> **ACTION ITEM**: Each line of the records that holds the word "textPath" should be copied out.
PROVIDED DATA Block Start
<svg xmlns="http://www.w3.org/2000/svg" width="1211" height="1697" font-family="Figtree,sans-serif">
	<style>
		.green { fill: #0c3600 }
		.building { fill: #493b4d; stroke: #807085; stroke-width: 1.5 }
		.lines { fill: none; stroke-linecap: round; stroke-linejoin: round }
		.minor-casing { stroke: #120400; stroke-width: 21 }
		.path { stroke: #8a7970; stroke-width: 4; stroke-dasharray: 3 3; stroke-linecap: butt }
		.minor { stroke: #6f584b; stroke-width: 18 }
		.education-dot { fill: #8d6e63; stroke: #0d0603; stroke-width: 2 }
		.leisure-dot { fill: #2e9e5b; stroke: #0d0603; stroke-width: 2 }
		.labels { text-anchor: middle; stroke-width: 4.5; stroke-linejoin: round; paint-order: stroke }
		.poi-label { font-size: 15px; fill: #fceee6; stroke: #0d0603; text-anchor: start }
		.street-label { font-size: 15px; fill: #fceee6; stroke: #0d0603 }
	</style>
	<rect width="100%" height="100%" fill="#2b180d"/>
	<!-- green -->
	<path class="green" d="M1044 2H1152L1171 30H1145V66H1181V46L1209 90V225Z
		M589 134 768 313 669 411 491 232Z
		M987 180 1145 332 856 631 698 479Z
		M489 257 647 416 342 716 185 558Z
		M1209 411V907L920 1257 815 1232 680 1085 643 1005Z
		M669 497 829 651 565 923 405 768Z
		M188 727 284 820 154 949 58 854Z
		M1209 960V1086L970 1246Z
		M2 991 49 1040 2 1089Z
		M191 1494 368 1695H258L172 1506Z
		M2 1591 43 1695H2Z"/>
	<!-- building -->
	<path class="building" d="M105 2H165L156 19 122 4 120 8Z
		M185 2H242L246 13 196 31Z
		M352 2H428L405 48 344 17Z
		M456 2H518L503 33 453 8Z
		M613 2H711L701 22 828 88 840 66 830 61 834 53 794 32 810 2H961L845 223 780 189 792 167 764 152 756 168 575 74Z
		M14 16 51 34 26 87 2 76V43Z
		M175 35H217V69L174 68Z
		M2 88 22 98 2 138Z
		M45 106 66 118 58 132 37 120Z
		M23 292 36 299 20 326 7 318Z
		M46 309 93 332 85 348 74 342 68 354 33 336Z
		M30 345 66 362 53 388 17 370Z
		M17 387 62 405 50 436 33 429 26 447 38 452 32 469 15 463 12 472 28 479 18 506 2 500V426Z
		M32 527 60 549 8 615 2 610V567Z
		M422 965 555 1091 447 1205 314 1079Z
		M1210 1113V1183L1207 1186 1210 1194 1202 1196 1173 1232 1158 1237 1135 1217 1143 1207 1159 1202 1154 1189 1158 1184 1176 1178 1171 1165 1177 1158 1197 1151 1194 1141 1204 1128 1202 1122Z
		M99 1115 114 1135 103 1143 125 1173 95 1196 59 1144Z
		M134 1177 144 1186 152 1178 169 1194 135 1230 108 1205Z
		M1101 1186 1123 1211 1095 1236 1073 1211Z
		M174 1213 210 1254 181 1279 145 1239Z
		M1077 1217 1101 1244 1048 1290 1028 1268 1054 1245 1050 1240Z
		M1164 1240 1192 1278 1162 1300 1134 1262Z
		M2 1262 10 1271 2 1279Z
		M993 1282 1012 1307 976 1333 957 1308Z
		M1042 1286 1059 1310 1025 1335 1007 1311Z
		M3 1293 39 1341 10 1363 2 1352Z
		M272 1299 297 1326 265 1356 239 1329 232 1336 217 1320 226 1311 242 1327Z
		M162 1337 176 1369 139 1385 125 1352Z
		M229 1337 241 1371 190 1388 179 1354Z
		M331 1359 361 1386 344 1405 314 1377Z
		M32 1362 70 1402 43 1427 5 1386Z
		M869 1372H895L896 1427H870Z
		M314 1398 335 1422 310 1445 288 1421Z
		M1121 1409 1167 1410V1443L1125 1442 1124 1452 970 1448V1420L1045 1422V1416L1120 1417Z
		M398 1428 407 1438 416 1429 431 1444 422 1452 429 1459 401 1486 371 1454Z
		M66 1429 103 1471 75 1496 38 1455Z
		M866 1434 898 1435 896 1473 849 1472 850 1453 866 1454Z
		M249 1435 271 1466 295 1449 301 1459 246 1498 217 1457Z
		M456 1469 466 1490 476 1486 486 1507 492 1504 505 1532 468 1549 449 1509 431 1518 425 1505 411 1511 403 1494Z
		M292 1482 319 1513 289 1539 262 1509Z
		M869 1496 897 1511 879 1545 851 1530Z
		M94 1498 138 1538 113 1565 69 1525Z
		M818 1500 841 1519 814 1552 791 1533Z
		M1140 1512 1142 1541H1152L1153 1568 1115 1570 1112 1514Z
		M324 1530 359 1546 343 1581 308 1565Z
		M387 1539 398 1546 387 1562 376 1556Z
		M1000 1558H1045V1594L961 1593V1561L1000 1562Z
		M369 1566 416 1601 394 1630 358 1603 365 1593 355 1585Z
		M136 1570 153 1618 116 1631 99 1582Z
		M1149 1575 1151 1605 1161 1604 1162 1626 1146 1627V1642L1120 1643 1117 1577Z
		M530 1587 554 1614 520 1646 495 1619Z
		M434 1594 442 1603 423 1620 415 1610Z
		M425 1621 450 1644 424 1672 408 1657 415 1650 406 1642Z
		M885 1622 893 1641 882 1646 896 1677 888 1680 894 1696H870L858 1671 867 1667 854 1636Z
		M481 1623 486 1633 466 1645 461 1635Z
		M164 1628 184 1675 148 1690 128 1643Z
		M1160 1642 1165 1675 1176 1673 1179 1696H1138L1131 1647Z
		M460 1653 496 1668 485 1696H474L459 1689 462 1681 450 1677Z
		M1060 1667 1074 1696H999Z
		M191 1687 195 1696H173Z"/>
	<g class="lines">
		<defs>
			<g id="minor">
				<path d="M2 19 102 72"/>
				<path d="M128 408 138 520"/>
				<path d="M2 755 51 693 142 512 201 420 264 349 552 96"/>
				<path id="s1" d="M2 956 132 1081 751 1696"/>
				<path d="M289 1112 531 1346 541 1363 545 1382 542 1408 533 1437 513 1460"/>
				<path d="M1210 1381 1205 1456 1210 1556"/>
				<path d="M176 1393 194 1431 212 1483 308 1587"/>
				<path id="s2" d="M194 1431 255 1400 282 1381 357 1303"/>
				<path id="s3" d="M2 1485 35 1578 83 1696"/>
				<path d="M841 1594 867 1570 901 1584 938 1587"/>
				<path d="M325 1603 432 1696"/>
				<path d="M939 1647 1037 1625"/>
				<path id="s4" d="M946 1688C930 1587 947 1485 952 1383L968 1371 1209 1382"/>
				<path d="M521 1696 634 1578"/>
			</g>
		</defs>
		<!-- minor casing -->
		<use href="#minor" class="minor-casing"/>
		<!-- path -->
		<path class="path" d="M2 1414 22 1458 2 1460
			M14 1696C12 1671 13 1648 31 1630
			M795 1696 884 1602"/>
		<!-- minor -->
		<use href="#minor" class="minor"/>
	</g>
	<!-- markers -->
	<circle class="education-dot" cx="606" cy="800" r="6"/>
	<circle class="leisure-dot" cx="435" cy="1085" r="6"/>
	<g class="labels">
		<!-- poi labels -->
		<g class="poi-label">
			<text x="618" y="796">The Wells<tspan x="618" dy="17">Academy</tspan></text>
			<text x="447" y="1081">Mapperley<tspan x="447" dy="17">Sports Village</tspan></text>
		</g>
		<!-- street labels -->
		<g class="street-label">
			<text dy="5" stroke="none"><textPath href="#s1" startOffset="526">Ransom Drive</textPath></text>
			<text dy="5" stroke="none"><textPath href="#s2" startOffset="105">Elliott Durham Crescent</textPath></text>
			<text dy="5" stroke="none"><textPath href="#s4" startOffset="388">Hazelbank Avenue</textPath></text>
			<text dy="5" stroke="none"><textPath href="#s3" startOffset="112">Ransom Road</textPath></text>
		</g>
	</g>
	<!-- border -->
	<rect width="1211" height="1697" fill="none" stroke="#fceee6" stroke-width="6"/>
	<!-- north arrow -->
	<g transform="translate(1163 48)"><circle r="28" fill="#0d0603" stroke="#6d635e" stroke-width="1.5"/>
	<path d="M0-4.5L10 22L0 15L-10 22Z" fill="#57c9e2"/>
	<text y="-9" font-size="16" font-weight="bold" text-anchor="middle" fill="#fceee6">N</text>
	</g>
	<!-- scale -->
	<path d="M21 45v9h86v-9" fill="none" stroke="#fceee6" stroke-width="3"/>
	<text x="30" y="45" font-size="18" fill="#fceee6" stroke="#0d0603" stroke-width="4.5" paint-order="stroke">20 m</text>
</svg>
PROVIDED DATA Block End
> **COMPLETED TASK**:
			<text dy="5" stroke="none"><textPath href="#s1" startOffset="526">Ransom Drive</textPath></text>
			<text dy="5" stroke="none"><textPath href="#s2" startOffset="105">Elliott Durham Crescent</textPath></text>
			<text dy="5" stroke="none"><textPath href="#s4" startOffset="388">Hazelbank Avenue</textPath></text>
			<text dy="5" stroke="none"><textPath href="#s3" startOffset="112">Ransom Road</textPath></text>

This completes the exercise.